Jamie Dimon: Lobbying Is Good, Washington Is Bad
JPMorgan Chase CEO Jamie Dimon defended his bank’s lobbying practices on Wednesday, writing in his annual letter to shareholders that the firm’s activities are wholly appropriate and that ham-handed government officials are slowing down the recovery.
Dimon said it is JPMorgan’s responsibility to “stay actively engaged” in “policy debates that will affect our company” and that doing so is a “constitutional right.”
“You read constantly that banks are lobbying regulators and elected officials as if this is inappropriate,” Dimon wrote. “We don’t look at it that way.”
“It is vital for officials and regulators to have input from people within our businesses who understand the intricacies of how financial markets operate and the consequences of certain policy decisions,” Dimon said.
According to the Center for Responsive Politics, a group that tracks lobbying expenditures, JPMorgan spent more than $7.5 million on lobbying in 2011.
That’s just a couple hundred thousand less than Wells Fargo, but about $2.5 million more than Citigroup (C, Fortune 500), and $4.4 million more than Bank of America, which spent $3.2 million on lobbying.
In total, the broader coalition of commercial banks spent just over $60 million on lobbying in 2011. Companies in other sectors, like General Electric, Verizon and Boeing, spent far more.
Dimon said that the negative connotations associated with lobbying shouldn’t apply, and that his firm is often solicited by government officials for advice and consultation.

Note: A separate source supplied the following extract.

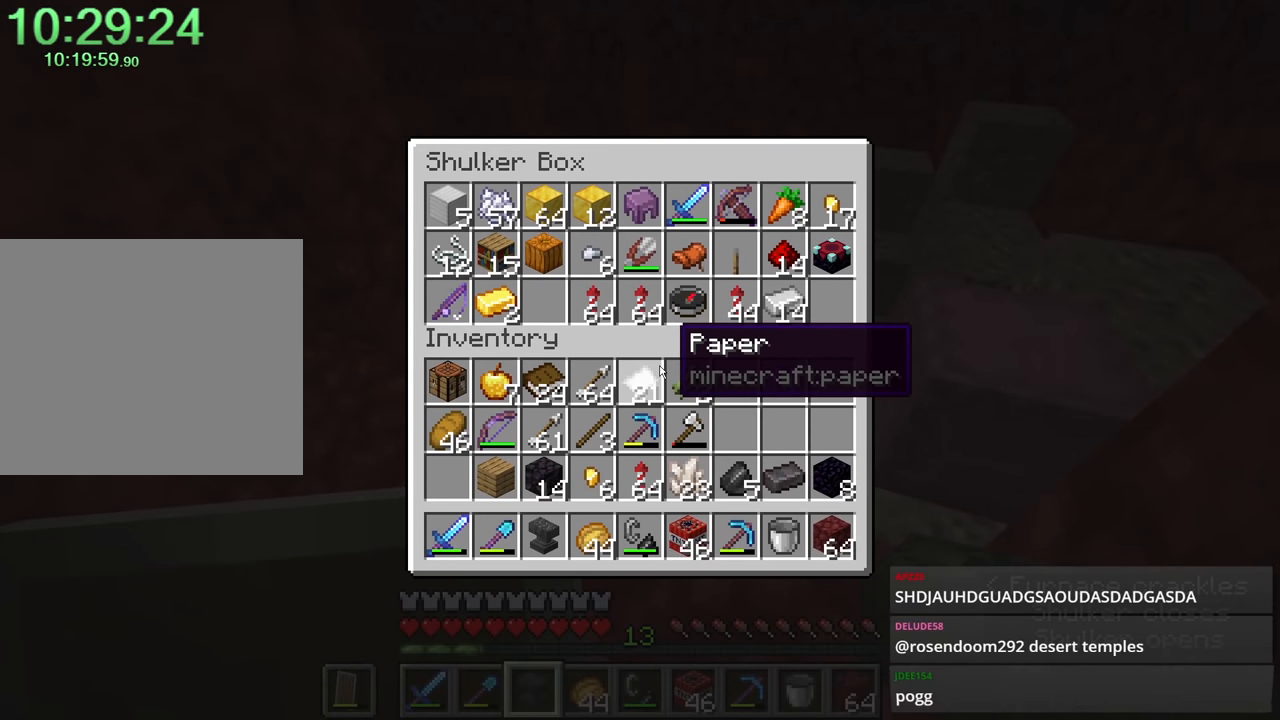
{"keys": [], "mouse": [], "events": []}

“Our input,” Dimon wrote, “as often as not, is at the request of government officials who want to draw upon the expertise of our executives who work in the markets every day.”
It’s no secret that bank lobbyists have flooded the hallways of the Capitol in recent years as they seek to influence the torrent of rules and regulations that Congress and government agencies are working to implement in the wake of the financial crisis.